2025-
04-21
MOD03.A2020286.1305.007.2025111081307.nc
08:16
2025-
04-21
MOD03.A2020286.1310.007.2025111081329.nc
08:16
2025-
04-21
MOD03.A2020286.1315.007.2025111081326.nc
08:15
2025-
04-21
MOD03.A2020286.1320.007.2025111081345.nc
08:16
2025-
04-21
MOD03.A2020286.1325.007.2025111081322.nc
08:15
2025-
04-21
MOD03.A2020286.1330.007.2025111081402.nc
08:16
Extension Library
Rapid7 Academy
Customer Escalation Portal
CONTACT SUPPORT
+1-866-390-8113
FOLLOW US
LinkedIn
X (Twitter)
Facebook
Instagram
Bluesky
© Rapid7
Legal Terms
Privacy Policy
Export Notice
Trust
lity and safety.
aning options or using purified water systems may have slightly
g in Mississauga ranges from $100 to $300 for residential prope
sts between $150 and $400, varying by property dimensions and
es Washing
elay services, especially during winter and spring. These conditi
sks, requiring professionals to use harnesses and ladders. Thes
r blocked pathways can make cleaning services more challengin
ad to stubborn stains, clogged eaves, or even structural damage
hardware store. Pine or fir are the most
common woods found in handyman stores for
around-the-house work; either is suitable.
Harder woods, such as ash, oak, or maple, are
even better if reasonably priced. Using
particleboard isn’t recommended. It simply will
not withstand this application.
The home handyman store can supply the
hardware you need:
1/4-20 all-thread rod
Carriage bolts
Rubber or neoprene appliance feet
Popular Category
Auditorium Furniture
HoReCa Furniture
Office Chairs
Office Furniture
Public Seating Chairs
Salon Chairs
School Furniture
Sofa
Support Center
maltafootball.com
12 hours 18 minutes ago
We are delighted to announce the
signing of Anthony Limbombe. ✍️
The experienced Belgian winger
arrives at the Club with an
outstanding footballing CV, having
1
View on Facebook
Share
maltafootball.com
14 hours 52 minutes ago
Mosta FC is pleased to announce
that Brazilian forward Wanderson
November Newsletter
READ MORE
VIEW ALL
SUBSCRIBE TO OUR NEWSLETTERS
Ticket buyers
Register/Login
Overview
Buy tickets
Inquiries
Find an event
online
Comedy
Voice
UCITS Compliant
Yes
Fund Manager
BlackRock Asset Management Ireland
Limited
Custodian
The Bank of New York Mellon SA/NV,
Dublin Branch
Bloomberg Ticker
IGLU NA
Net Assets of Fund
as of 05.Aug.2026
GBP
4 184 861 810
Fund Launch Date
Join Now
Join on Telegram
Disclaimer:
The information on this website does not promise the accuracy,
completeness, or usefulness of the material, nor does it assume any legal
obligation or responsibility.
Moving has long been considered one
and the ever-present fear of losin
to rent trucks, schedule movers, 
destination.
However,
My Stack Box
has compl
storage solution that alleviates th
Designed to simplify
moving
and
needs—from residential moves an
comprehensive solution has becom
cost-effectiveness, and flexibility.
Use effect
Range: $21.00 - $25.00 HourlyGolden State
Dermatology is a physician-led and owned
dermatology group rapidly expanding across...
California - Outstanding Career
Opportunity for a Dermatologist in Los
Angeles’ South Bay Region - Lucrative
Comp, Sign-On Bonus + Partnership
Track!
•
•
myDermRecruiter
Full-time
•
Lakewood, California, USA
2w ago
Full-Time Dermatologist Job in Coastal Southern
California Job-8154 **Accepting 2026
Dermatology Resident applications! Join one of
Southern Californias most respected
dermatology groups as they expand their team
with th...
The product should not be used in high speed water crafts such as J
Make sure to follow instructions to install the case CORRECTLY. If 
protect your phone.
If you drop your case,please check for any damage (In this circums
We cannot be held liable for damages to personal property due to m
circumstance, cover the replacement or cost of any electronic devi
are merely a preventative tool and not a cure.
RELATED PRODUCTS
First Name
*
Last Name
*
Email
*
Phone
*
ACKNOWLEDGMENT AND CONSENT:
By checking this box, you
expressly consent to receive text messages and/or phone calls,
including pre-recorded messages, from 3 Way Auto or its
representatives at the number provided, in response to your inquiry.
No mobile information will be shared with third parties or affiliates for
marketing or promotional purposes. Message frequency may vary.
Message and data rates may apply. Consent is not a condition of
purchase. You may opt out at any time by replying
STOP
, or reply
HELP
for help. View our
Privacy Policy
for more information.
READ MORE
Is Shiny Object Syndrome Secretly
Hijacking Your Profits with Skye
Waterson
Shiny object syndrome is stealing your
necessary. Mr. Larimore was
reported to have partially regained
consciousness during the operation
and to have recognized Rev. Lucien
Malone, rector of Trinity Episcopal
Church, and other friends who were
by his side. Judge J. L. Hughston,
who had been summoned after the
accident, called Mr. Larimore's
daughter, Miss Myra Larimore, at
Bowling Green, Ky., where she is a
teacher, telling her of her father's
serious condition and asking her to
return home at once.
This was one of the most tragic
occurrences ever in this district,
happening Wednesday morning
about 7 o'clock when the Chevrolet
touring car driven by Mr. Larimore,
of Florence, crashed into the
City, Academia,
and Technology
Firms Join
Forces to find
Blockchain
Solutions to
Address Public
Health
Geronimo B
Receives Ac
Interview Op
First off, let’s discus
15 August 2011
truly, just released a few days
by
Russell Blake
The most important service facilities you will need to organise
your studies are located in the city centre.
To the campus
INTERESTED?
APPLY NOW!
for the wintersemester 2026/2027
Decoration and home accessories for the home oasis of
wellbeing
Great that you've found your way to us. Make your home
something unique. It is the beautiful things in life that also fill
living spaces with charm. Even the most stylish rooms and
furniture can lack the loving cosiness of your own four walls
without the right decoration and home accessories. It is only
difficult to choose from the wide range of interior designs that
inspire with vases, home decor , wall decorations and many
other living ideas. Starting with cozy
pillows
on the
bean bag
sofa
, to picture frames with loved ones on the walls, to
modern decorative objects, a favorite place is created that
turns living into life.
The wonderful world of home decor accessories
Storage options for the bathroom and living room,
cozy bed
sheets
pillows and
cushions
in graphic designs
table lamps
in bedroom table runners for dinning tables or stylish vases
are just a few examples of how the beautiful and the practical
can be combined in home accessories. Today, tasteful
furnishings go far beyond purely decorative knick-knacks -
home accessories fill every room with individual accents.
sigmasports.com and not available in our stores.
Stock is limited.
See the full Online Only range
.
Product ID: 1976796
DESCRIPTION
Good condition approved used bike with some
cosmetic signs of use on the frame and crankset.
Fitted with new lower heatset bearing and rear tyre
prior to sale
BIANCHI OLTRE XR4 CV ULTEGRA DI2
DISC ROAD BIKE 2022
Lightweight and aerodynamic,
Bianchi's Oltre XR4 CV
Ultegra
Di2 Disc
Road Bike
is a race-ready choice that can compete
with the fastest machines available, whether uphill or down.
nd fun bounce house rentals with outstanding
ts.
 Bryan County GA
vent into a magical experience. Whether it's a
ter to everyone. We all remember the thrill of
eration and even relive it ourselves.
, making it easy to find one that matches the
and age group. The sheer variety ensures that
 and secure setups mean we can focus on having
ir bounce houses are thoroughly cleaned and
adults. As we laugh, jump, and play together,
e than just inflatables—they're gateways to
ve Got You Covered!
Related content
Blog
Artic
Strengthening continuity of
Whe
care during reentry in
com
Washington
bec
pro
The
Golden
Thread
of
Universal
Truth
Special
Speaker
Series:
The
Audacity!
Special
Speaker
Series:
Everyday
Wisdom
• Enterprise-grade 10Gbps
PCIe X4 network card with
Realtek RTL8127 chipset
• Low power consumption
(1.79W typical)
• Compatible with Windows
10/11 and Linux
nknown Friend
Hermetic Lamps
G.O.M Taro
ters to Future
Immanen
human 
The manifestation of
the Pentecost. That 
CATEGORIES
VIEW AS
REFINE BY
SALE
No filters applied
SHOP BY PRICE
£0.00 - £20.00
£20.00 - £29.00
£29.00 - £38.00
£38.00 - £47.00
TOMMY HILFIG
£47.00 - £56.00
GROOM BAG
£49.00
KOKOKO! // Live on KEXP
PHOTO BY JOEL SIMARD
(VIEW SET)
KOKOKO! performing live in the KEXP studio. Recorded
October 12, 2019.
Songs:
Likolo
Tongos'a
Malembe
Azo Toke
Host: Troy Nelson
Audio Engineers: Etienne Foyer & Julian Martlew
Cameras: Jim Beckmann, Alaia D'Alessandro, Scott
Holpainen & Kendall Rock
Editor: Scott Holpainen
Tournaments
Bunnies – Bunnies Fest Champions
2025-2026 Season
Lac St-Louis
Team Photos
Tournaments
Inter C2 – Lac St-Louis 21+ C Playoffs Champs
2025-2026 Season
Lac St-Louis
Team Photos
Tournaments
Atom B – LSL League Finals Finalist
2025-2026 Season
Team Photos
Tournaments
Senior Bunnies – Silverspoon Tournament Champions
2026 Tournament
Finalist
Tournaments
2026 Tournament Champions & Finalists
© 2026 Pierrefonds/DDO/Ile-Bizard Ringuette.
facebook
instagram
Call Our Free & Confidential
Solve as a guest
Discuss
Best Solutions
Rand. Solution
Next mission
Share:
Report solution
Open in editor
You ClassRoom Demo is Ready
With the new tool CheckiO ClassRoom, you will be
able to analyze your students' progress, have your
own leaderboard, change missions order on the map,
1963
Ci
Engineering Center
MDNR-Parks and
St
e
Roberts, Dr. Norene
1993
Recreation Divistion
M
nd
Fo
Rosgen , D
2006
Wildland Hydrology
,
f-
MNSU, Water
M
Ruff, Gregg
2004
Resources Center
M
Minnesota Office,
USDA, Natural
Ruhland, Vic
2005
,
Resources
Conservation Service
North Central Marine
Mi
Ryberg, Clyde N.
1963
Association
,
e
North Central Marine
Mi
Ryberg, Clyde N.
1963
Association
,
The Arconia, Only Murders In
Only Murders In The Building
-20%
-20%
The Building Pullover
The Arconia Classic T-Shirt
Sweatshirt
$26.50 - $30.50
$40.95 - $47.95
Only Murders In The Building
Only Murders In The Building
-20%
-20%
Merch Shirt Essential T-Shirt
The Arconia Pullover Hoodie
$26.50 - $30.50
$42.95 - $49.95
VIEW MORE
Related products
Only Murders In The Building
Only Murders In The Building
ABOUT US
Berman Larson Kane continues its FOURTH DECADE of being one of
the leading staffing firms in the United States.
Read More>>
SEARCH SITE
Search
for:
━━━━━━━━━━━━━━━━━━━━━━━━━━━━━━
WHAT TO PRODUCE:
Produce only the lines from the line containing "BlackRock Asset Management Ireland" through the line containing "California - Outstanding Career", inclusive of both, exactly as they stand in the entries above.

WRITTEN RESPONSE:
BlackRock Asset Management Ireland
Limited
Custodian
The Bank of New York Mellon SA/NV,
Dublin Branch
Bloomberg Ticker
IGLU NA
Net Assets of Fund
as of 05.Aug.2026
GBP
4 184 861 810
Fund Launch Date
Join Now
Join on Telegram
Disclaimer:
The information on this website does not promise the accuracy,
completeness, or usefulness of the material, nor does it assume any legal
obligation or responsibility.
Moving has long been considered one
and the ever-present fear of losin
to rent trucks, schedule movers, 
destination.
However,
My Stack Box
has compl
storage solution that alleviates th
Designed to simplify
moving
and
needs—from residential moves an
comprehensive solution has becom
cost-effectiveness, and flexibility.
Use effect
Range: $21.00 - $25.00 HourlyGolden State
Dermatology is a physician-led and owned
dermatology group rapidly expanding across...
California - Outstanding Career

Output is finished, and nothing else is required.